We come now to Benjamin’s death – and that of his last companions. Benjamin was unlucky. The very day he arrived at the border between France and Spain, orders were sent for it to be closed. If he and his party of refugees had arrived a day earlier, they would not have been declined entry to Spain. Benjamin, stateless since 1939, was broken by time in an internment camp and by a walk through mountains that exhausted a man in such poor health. He held documents for the US, but he had no French exit visa. He reached the impassable border. The story of what happens next, on this day, 75 years ago, is well known, though the documents that relate it are muddied and partial and mystery surrounds the death – a mystery exploited by the film ‘Who Killed Walter Benjamin’ by David Mauas.

But let us turn to what remains, if not of him, then of the memory of him, there in Port Bou. Dani Karavan’s memorial to Benjamin in the town where he committed suicide deploys the idiom of the post-conceptual memorial as artwork. A narrow shaft leads one down to the perilous sea, in order to make us think about loss, danger, death. Etched on the glass of the memorial is, in several languages, a phrase from Benjamin, which observes: ‘It is more arduous to honour the memory of the nameless than that of the renowned. Historical construction is devoted to the memory of the nameless.’ This line from Benjamin’s notes at the end of his life insists that the oppressed are constantly robbed of their history and their memory is always ‘in danger’ of eradication, undermined, as he puts it, ‘in favour of the grand and official narratives of power’, the ‘triumphal procession in which today’s rulers tread over those who are sprawled underfoot’, whereby historical memory is ‘handed over as the tool of the ruling classes’.

In the preparatory note for ‘On the Concept of History’, Benjamin criticizes historical recounting that depends on reciting the antics of glorious heroes of history in monumental and epic form, and is in no position to say anything about the ‘nameless’, those who are the toilers in history, as much as those who suffer the effects of others’ brutal historical agency. Benjamin’s own mode of ‘historical construction’ is devoted to the memory of the nameless. It is able to remember the repressed of history who were its victims and its unacknowledged makers. Benjamin constructs a re-visioning of the past, wherein the historian bears witness to an endless brutality committed against the ‘oppressed’. This, he understands, to have been Marx’s task in Das Kapital. Benjamin reads the book as an anti-epic memorial, pulsating in the present, insisting on redress. Marx’s sketch of the lot of labour is presented as a counter-balance to the obfuscation of genuine historical experience. Marx memorializes the labour of the nameless, whose suffering and energy produced ‘wealth’ in all its forms, including in the vast accumulations of commodities.

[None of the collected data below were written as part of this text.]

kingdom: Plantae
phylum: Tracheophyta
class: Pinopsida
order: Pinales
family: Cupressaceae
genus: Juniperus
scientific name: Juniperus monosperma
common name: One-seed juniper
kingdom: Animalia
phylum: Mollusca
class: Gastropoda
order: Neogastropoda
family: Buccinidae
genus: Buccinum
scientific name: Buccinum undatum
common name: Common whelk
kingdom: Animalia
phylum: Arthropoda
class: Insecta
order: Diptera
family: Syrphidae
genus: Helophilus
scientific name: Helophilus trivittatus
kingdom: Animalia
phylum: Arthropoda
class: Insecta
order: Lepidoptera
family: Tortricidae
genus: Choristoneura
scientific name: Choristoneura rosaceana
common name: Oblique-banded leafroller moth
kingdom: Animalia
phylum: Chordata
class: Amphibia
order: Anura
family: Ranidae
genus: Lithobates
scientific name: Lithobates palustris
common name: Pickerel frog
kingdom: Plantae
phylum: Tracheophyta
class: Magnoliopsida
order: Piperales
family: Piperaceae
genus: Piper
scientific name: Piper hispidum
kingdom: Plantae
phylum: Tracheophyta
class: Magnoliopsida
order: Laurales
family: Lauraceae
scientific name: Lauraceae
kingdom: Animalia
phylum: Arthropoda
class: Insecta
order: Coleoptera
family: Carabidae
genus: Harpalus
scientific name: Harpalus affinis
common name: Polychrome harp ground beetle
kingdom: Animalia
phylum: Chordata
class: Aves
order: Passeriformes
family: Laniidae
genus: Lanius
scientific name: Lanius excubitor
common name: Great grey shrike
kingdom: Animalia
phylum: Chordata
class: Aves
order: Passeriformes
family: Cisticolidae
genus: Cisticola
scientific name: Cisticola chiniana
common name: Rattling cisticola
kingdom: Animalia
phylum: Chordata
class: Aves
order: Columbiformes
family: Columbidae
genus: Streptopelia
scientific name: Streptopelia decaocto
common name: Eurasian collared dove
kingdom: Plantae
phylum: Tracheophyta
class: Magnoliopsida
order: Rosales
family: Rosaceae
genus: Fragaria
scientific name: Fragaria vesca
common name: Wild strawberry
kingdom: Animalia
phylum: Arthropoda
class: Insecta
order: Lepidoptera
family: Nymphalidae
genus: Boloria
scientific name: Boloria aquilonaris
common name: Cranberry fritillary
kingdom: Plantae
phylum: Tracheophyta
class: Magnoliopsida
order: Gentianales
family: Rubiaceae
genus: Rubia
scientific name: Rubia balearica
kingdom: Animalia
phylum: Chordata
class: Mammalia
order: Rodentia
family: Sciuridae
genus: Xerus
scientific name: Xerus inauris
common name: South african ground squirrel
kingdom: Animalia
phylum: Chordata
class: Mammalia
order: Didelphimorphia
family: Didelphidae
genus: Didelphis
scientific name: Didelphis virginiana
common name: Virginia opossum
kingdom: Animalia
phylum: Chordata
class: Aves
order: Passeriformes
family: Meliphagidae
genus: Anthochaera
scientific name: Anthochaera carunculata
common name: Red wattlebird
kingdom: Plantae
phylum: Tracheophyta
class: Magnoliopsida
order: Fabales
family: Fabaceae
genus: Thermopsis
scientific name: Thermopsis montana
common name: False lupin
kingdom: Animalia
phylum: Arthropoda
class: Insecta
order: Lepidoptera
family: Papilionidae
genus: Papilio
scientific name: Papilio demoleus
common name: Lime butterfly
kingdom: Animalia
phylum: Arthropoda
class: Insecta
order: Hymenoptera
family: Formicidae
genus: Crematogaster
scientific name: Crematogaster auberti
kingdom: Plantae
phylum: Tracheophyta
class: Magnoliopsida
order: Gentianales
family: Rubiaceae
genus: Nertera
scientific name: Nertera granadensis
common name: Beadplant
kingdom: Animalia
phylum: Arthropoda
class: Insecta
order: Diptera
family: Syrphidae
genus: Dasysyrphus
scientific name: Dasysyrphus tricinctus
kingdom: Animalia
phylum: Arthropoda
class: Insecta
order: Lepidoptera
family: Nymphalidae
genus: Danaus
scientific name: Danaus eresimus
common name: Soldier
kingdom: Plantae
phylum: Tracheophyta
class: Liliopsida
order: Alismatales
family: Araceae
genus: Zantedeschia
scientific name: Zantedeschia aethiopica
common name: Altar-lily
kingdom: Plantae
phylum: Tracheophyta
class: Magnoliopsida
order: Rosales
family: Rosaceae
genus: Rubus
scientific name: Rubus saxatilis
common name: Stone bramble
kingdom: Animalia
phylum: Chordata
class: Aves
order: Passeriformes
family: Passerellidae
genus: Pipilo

Karavan’s memorial to Benjamin acts as a memorial to those others, to those many, who were victims of the European facisms. Where Benjamin passed through one way into Spain towards America, others has fled the other way, escaping Franco for France. The movements are many. The movers are many. They have not stopped moving. To bring this into the Now – Walter Benjamin’s Now – we are surrounded by, yet kept far from, the many millions of nameless movers. And the arbitrariness of whether one is able to cross from one day to the next has not changed – or rather it bursts back into our present. Karavan’s memorial to Benjamin acts now, more than ever, as a memorial to those others who are still moving. It always struck me that its view down onto the swirling Mediterranean sea might confuse casual viewers who would think that it was there that Benjamin met his death, rather than in some grimy hotel room in the town. But today that body of Mediterranean water, not so far away, does consume the bodies of migrants and refugees – of people. And they are compelled to flee in their millions.